Judgments, Orders, And Decrees -- Interest In Civil Actions
The impact of this bill on state laws is significant, as it aligns the interest rate on damages awarded in civil actions with macroeconomic indicators, specifically U.S. Treasury yields. By establishing this formula, S0633 attempts to create consistency in how interest is calculated in civil cases, which can help mitigate disputes over interest amounts. Additionally, this could have implications for tort reform, potentially leading to more predictable outcomes for both plaintiffs and defendants in civil actions. This could encourage claimants to pursue legal action when wronged, knowing that interest rates will remain favorable over time.
Bill S0633, introduced by Senator Roger Picard, aims to amend state law regarding interest accrued on judgments in civil actions. The primary focus of the bill is to set a clear framework for pre-judgment and post-judgment interest. Specifically, it states that in civil actions where damages are awarded, the clerk of the court will add interest at a rate of twelve percent (12%) per annum from the date the action is filed. This establishes a standardized rate for civil judgments, as well as a method for calculating interest based on U.S. Treasury bill yields, which adds an element of financial equivalency to the interest rates applied in these cases.

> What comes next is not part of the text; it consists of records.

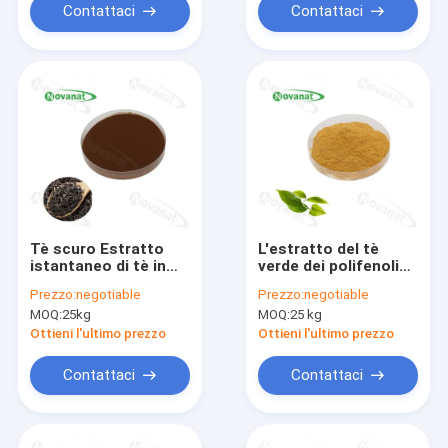
Contattaci
Contattaci
Tè scuro Estratto
L'estratto del tè
istantaneo di tè in
verde dei polifenoli
polvere 15% -30%
del tè di 98%
Prezzo:
negotiable
Prezzo:
negotiable
polifenoli / etichetta
spolverizza 50%
MOQ:
25kg
MOQ:
25 kg
pulita
EGCG decaffeinato
Ottieni l'ultimo prezzo
Ottieni l'ultimo prezzo
Contattaci
Contattaci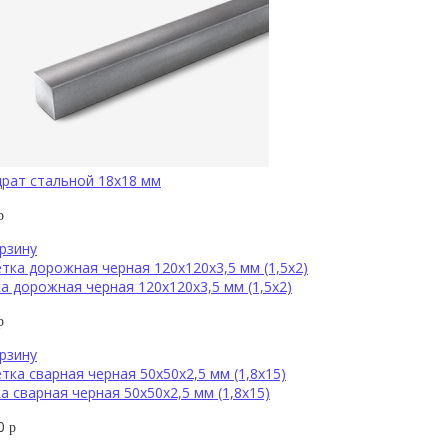
рат стальной 18х18 мм
р
рзину
а дорожная черная 120х120х3,5 мм (1,5х2)
р
рзину
а сварная черная 50х50х2,5 мм (1,8х15)
60
р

Notably, there is room for contention surrounding the proposed changes. Critics may argue that a fixed high interest rate could be burdensome for defendants, particularly in cases involving medical malpractice or other professional negligence claims where the stakes could involve significant financial penalties. By including medical malpractice cases under this law, there could be additional debates on how such provisions might deter doctors and healthcare practitioners from practicing in high-risk areas, affecting patient care. Furthermore, stakeholders from the legal profession may express differing opinions on the fairness of the new interest calculation method, particularly regarding those who rely on delayed settlements to achieve just compensation.